> [AUSGANGSTEXT]
╭──

Ist auf jeden Fall ganz schick über die Rechtevergabe bestimmte User (z.B. Eltern) von kritischen Daten fernzuhalten. Habe seit gestern auch eine IP-Kamera installiert und kann nun über's NAS vom Handy mich raufschalten ob alles ok ist. Schon ne praktische Sache sowas.

Hab mich für das 215j als 2-Bay System entschieden, da es ggü. dem 1-Bay System einen größeren und damit (lt. Tests) leiseren Lüfter hat. War für mich ein kritischer Punkt.


----------



## NRJX (16. November 2015)

Hi

ich suche gerade auch eine NAS. Ich weiss noch nicht genau welche SYNOLOGY ich kaufe genau. Sicher eine DS215j 
aber ich schaue mir noch genauer an die "play" modelle bzw. die "+"-Modelle an. 
Ich hab ne Frage zu Konfiguration:

Ich will möglichst auf RAID (oder ähnliche Platten-Varbunde) bei den genannten Modellen komplett verzichten.

╰──

> [AUFGABEN ZUR ÜBUNG]
1/ Welche Synology-Modelle oder Modellreihen zieht NRJX im NAS-Forumstext für den Kauf in Betracht?
2/ Warum hat sich der erste Schreiber im NAS-Forumstext für das 215j als 2-Bay-System entschieden?
3/ Schreib den NAS-Forumstext nach seinem letzten Satz weiter.
Das Material unten stammt aus einer anderen Quelle.

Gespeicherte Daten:
╭──

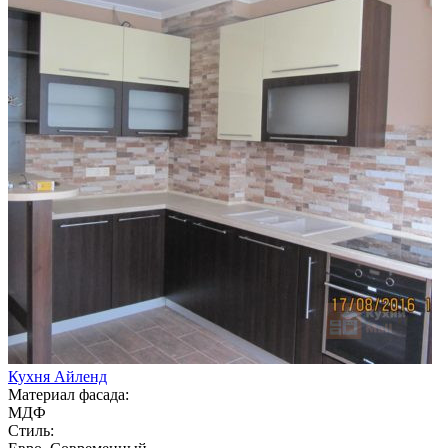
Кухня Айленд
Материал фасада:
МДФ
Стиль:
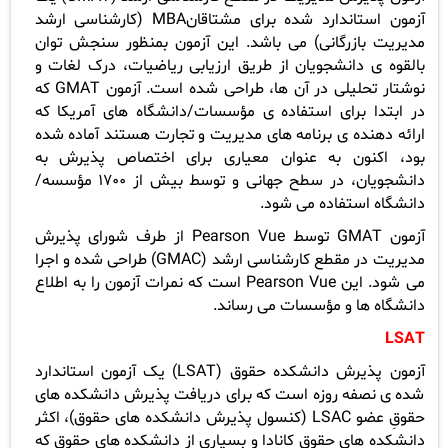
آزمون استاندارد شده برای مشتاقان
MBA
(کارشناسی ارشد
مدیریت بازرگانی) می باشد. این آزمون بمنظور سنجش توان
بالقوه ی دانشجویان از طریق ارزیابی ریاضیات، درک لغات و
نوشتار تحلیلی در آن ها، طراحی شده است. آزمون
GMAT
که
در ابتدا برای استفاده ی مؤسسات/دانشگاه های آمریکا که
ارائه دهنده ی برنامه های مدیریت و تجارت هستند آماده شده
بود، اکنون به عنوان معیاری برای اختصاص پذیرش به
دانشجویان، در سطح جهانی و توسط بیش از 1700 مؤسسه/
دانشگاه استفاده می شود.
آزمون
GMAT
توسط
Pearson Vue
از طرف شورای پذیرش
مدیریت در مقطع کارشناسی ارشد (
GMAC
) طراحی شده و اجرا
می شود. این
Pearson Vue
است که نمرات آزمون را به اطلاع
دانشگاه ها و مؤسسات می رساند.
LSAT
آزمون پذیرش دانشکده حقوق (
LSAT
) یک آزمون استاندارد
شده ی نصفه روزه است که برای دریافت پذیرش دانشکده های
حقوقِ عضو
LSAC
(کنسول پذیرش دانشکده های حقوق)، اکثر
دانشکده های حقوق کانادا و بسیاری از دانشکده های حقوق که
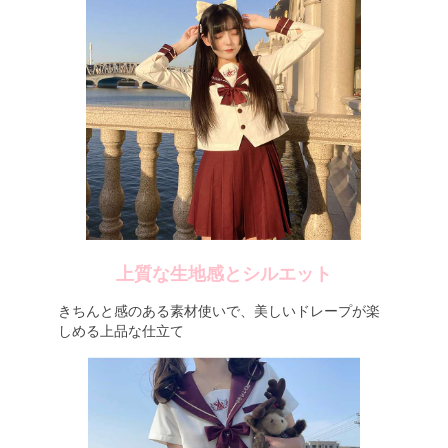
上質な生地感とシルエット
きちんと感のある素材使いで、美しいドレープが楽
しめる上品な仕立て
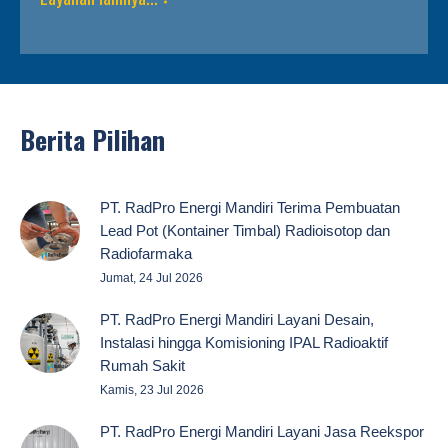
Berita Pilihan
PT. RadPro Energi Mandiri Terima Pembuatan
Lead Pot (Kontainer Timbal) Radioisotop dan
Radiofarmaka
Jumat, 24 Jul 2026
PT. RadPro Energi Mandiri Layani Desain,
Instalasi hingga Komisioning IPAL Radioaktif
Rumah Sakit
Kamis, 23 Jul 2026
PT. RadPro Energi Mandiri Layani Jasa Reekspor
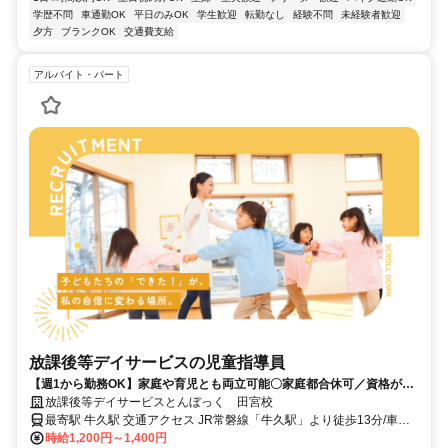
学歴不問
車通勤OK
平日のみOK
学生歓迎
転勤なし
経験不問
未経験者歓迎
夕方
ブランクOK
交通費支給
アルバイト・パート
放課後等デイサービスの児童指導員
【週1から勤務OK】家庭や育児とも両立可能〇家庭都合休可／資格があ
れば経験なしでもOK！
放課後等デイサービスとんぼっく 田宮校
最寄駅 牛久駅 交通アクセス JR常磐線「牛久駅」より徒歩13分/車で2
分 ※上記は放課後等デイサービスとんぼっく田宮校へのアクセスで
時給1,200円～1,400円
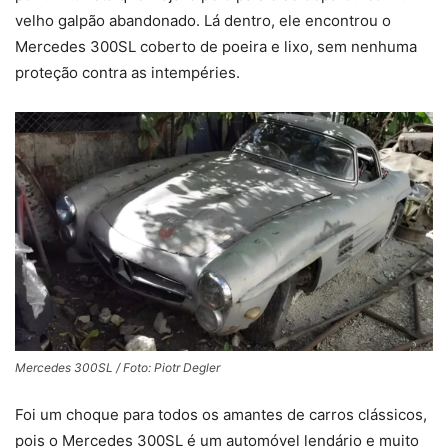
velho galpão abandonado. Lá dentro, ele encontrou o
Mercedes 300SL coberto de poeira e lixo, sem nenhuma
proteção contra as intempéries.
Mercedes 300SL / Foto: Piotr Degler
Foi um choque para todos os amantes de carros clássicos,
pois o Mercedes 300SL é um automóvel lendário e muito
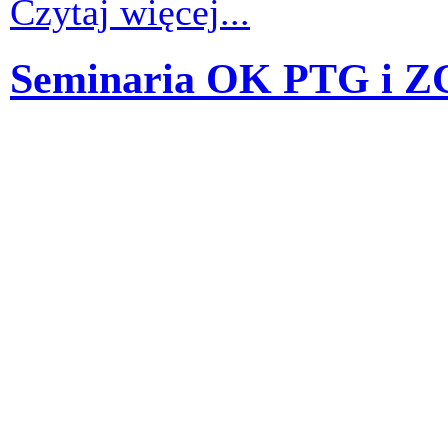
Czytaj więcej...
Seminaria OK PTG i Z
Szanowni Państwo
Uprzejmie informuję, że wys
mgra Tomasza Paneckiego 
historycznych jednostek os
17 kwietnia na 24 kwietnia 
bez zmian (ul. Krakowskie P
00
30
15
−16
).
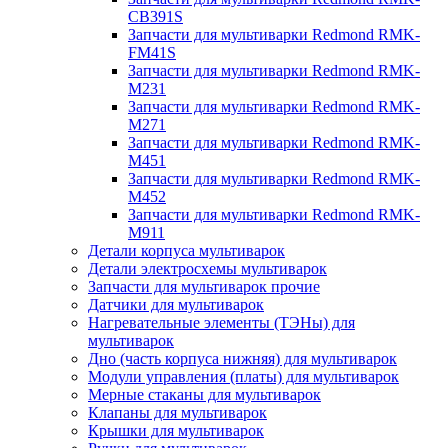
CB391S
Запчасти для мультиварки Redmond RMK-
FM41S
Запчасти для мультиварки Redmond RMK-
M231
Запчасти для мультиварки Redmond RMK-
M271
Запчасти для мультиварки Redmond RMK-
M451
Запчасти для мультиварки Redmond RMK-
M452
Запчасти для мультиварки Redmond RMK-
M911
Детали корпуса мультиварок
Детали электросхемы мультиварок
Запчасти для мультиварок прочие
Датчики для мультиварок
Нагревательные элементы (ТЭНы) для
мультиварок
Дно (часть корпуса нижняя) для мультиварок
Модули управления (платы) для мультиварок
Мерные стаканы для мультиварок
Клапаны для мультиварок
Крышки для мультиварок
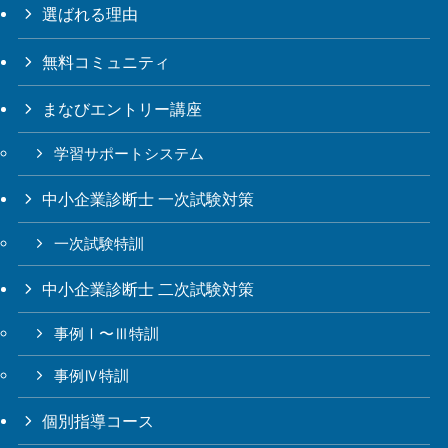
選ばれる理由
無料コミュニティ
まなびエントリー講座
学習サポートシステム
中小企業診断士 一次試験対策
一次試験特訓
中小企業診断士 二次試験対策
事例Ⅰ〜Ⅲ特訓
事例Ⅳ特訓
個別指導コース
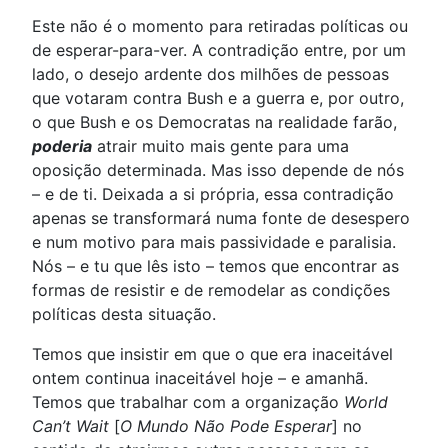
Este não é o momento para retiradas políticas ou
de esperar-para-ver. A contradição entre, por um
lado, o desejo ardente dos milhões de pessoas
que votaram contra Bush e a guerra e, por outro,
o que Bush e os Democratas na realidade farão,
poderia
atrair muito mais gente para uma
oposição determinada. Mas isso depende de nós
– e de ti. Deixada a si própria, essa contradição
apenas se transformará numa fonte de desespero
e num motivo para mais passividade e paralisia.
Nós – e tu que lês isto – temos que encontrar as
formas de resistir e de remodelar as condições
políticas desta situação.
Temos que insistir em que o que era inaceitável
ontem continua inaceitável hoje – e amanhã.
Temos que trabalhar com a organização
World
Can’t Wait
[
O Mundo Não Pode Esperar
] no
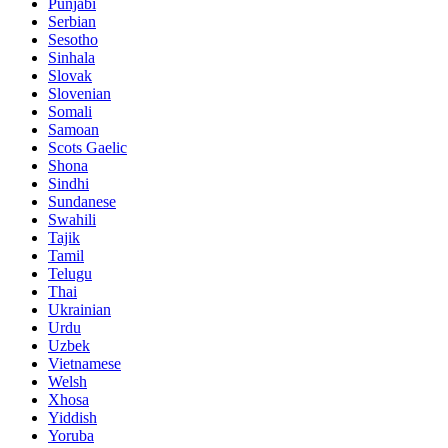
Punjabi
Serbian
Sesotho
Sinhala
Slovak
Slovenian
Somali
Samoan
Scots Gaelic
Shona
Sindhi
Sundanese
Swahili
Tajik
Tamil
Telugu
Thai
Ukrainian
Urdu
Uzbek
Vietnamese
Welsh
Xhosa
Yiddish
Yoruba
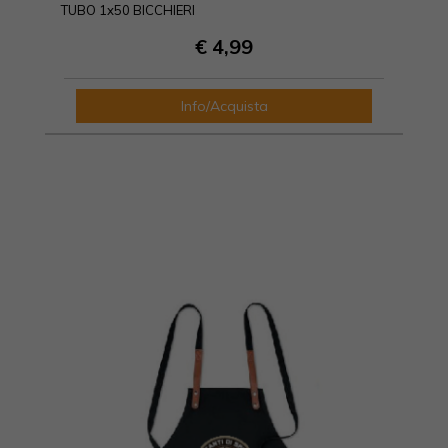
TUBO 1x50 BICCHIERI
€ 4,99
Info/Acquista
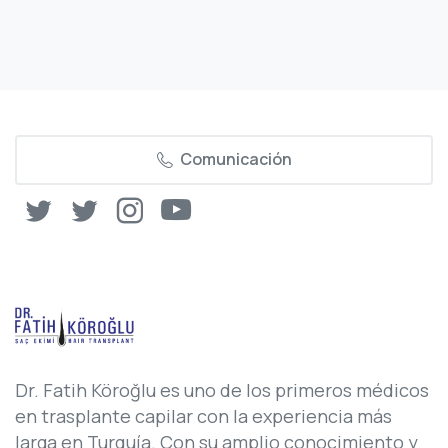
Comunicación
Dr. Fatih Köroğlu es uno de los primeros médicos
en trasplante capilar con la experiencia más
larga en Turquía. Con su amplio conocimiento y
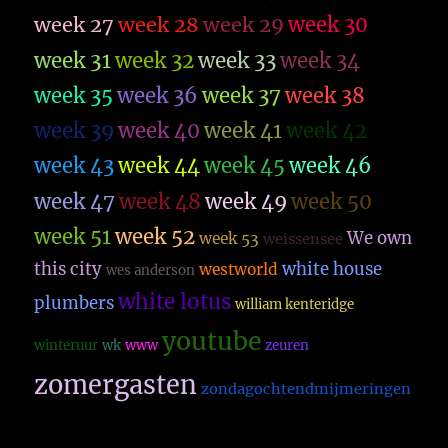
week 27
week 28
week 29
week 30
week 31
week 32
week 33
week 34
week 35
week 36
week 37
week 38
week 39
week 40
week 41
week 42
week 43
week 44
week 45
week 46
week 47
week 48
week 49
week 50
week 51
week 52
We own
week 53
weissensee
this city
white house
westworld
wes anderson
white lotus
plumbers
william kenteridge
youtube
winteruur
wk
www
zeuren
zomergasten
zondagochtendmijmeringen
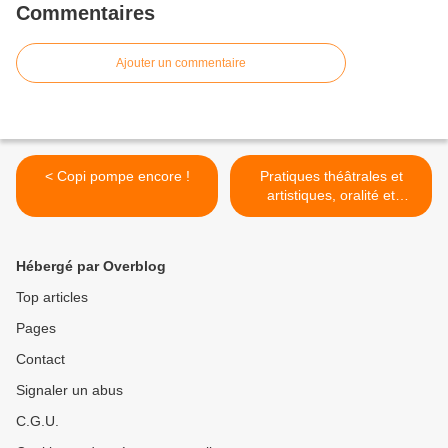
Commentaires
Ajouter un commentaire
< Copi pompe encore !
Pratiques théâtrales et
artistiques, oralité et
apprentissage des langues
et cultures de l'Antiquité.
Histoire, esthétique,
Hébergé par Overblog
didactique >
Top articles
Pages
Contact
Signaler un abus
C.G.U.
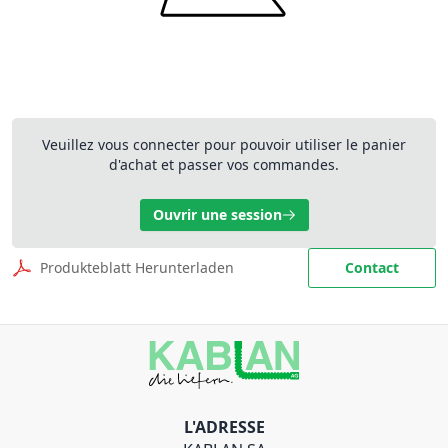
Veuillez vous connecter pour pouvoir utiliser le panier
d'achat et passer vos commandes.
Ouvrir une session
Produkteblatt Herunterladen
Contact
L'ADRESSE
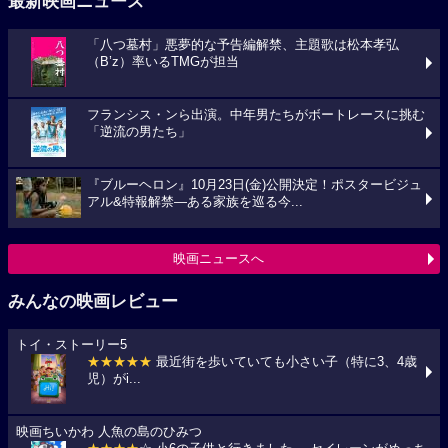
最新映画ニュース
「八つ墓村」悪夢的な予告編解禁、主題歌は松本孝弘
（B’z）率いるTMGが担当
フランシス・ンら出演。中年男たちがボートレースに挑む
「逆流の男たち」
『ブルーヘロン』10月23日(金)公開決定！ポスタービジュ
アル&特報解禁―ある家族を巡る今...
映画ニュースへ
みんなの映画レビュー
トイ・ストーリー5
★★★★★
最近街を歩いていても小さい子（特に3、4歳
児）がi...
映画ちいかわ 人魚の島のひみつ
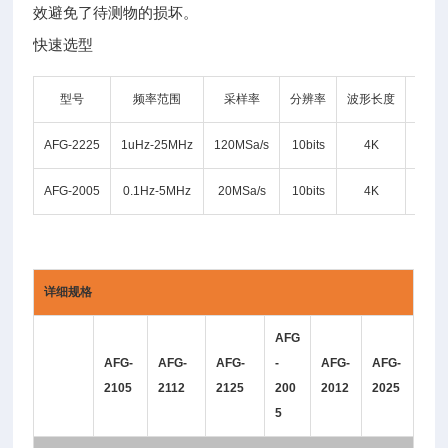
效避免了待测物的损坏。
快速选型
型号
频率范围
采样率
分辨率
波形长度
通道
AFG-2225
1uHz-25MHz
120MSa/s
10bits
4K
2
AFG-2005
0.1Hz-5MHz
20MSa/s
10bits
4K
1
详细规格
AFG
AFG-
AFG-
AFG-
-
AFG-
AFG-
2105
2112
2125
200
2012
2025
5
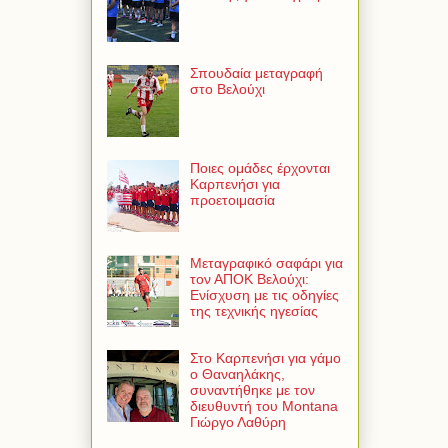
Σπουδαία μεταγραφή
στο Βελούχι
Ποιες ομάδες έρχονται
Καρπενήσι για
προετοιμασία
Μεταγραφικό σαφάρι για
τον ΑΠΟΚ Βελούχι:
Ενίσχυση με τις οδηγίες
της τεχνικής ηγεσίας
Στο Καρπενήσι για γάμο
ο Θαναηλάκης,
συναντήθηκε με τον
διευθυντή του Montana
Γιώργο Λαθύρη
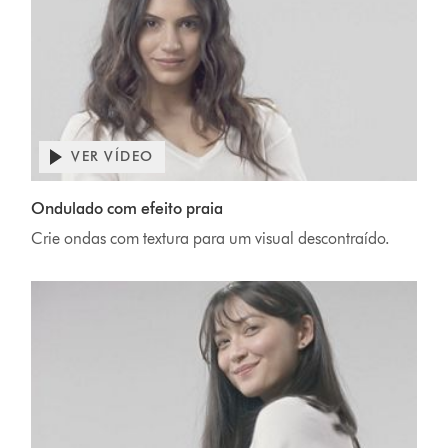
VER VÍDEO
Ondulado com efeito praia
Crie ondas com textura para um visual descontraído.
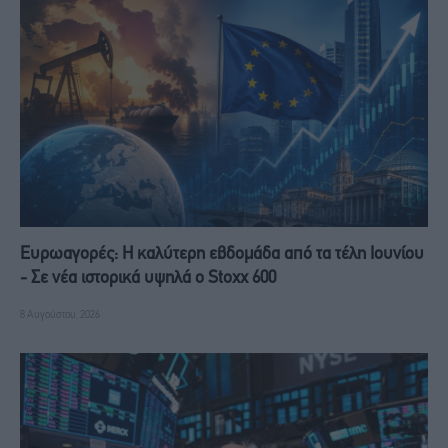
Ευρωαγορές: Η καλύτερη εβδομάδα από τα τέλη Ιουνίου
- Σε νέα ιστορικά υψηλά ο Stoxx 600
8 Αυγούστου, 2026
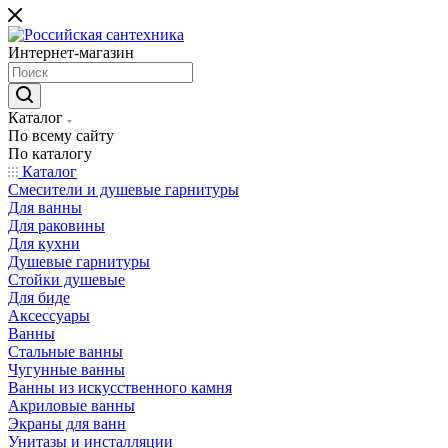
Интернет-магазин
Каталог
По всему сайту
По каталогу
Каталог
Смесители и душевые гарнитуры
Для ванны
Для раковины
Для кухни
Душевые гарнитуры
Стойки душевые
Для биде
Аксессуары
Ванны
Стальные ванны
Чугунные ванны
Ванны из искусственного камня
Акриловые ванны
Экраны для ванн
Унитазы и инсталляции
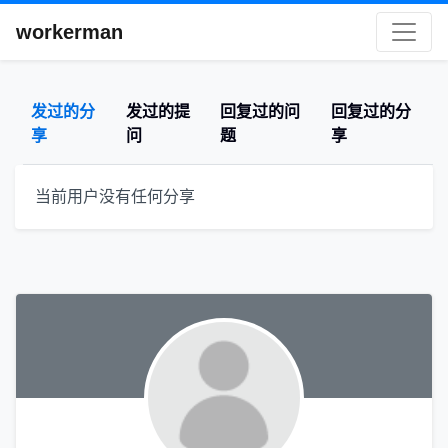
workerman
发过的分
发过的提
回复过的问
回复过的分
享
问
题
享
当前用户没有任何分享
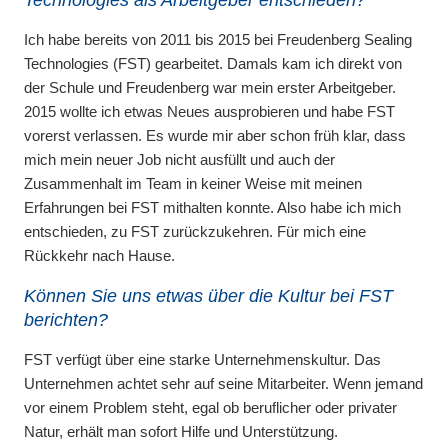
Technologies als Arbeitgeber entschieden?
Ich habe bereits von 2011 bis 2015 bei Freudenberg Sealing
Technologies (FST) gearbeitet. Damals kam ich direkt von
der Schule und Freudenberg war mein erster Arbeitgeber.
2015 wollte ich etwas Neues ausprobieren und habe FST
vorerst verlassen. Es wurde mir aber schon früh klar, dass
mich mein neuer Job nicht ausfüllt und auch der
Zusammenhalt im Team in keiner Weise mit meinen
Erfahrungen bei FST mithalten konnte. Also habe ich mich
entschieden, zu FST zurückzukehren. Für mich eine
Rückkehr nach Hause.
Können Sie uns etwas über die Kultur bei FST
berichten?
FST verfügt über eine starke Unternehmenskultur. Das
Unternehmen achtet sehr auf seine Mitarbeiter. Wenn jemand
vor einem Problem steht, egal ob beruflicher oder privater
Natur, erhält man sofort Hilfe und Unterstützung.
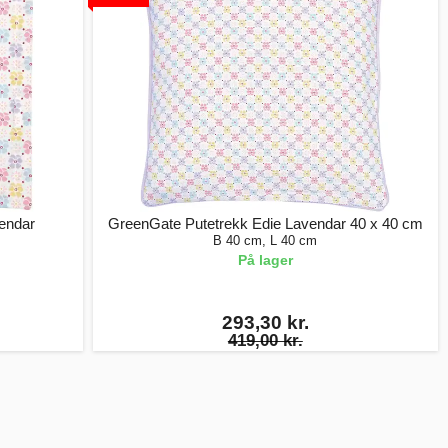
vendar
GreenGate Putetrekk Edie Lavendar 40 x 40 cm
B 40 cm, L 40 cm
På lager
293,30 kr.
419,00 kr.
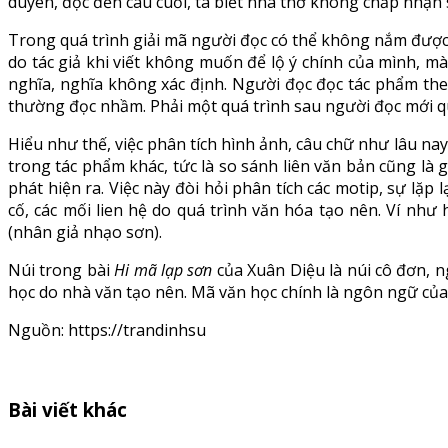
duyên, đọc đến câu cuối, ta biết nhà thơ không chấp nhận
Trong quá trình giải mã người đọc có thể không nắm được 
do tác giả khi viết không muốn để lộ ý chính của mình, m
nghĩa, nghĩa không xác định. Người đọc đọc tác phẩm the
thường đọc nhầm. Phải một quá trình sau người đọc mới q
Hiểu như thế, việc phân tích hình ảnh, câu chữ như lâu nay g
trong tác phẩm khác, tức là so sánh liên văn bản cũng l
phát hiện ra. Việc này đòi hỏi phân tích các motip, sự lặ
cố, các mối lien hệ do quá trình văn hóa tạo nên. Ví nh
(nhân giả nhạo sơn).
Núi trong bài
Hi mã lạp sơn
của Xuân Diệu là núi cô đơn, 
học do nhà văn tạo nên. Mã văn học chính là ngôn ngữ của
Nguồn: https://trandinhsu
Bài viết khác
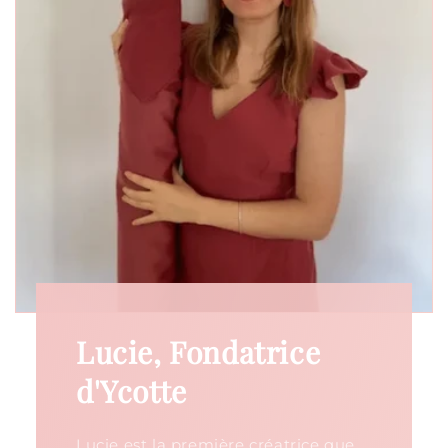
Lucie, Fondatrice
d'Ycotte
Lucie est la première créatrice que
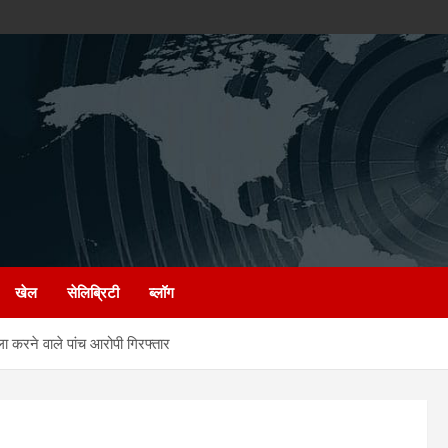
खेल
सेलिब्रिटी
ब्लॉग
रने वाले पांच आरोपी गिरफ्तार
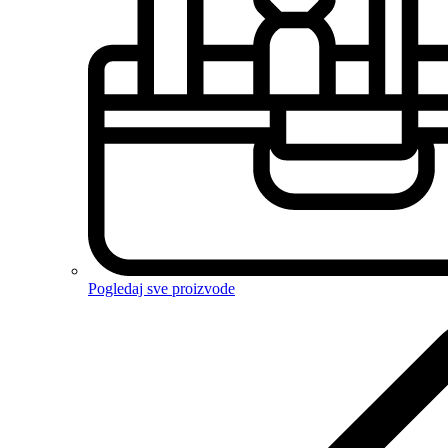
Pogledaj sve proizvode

╰──

> [DEINE ANTWORTEN]
1/ Die DS215j, die "play"-Modelle und die "+"-Modelle.

2/ Weil es gegenüber dem 1-Bay-System einen größeren und damit laut Tests leiseren Lüfter hat.

3/
Ich hab schon eine eigene Backup-Strategie. Kann man die Platten bei  den 2-bay-Synology-NAS auch wie ganz normale Festplatten konfigurieren? 
D.h. ohne RAID haben beide HDDs beispielsweise volle Kapazität.


----------



## Schleifer (16. November 2015)

meines Wissens sind die Platten in NAS nicht (zwingend) verbunden, sondern operieren getrennt voneinander. Nur bei Bedarf kann man ein Raid erstellen.


----------



## Abductee (16. November 2015)

Das RAID ist wie gesagt nur eine Option, kein Muss.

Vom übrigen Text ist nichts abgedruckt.